Uri Friedman writes ““we may not know how to architect trusted institutions at scale in public space,” quoting a former Department of Homeland Security official. She continues, “Our institutions—their weight-bearing effectiveness for social problems of enormous complexity is being called into question now across the board.”

The ‘public space’ has scaled dramatically with the shift to social media and away from ‘juried’ publications. Yet people are reading less. But why put these institutions in the public space at all? Apparently trusting direct democracy is not a new issue: according to Wikipedia, it was an issue for the Founding Fathers. Are we going to put “beta social policy” into the public sphere, and let the users find the bugs?

(I’m beginning to see S.T.E.M. efforts evolving to S.T.E.A.M. – including the arts and history.
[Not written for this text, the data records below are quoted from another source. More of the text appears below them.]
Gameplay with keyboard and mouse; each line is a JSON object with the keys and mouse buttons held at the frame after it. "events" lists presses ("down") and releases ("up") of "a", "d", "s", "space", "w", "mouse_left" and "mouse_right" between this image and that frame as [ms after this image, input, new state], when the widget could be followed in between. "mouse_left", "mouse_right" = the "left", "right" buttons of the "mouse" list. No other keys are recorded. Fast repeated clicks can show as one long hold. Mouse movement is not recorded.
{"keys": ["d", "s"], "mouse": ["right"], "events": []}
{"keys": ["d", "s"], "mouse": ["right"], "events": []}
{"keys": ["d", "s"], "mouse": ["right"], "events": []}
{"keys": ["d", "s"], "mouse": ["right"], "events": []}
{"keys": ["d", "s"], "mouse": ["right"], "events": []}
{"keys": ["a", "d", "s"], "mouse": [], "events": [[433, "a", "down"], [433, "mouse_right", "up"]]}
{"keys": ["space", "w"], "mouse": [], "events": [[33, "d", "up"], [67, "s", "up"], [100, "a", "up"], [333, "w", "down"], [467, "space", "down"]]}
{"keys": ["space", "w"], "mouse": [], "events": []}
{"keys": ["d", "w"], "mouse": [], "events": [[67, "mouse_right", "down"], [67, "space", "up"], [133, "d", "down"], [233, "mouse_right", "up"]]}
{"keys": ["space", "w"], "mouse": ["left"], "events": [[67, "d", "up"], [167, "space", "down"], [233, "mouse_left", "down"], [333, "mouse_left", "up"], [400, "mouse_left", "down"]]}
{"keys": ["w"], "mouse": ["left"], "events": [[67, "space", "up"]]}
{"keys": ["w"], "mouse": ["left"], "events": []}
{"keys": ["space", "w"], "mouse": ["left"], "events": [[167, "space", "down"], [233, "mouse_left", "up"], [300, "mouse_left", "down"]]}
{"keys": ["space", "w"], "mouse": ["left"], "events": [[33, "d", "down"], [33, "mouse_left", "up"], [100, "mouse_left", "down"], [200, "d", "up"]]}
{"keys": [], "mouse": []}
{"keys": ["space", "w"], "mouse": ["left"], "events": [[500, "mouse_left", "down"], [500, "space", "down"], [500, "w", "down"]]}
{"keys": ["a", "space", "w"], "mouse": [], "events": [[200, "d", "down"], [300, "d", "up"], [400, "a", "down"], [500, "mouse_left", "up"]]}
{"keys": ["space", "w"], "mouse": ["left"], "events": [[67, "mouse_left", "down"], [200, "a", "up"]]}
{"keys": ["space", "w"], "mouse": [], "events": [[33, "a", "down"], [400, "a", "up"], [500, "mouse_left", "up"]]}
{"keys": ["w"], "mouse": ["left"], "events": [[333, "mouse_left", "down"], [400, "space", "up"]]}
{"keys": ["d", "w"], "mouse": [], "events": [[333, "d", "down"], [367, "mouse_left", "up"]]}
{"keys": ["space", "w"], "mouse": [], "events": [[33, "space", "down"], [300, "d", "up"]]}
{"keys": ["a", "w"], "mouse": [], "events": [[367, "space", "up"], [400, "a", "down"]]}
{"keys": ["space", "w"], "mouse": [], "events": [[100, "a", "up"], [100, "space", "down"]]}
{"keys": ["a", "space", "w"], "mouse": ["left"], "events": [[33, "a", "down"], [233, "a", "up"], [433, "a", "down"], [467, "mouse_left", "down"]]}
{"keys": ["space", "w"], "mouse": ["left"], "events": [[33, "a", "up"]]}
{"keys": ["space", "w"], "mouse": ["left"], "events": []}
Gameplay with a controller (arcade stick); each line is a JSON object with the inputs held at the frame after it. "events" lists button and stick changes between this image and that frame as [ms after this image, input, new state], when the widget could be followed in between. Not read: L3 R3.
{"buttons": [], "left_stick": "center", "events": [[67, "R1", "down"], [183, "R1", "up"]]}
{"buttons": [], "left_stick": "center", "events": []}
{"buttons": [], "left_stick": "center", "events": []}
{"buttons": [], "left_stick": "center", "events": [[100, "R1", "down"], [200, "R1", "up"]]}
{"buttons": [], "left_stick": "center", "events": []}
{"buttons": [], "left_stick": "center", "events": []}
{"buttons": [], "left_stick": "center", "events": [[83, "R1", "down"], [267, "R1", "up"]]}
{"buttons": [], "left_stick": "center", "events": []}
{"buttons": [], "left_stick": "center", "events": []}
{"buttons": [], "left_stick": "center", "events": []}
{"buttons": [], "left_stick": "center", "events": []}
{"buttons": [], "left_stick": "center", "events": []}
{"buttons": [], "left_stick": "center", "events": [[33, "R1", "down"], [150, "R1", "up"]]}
I predict this will be a “pendulum swing” like the one in 1958, when Sputnik caused American politicians to direct more effort to science and math. When the competitive crisis had passed, we went back to social studies.)

This article could go on and on. Parting thought: I wonder when our political and cultural system will begin to look a lot like ancient Athens? A ‘direct democracy’, as we learned in school, but it ignores the castes of slaves and non-citizens. (See Wikipedia article, paragraph #2.) I wonder how ‘direct democracy’ has changed in Vermont’s “town meetings” in recent decades.

Democracy: it’s still better than the alternatives!

Who’s Next? Bavaria?

Brexit. Grexit. Scotland? Greater Ireland? Cataloni-out-a-there? Siciliaderci? Bavaria-bientot?

OK, puns aside, where will it end?
And what if it migrates across the Atlantic?
Quebec?
Newfoundland?
California?
Texas?

Maybe the very word ‘Union’ has become so distasteful in our individualist cultures that we can’t abide sticking together. Does the good of them any outweigh the good of the one anymore at all?

I’m trying to think of a historical case when an ’empire’ (if you’ll allow the over-simplification of the Europe Union case) was split into pieces and remained stable or prosperous or even independent for long. Let me ruminate on this one a bit, and I’ll get back to you.

Right now I’ve got to plan my vacations to several new ‘countries’!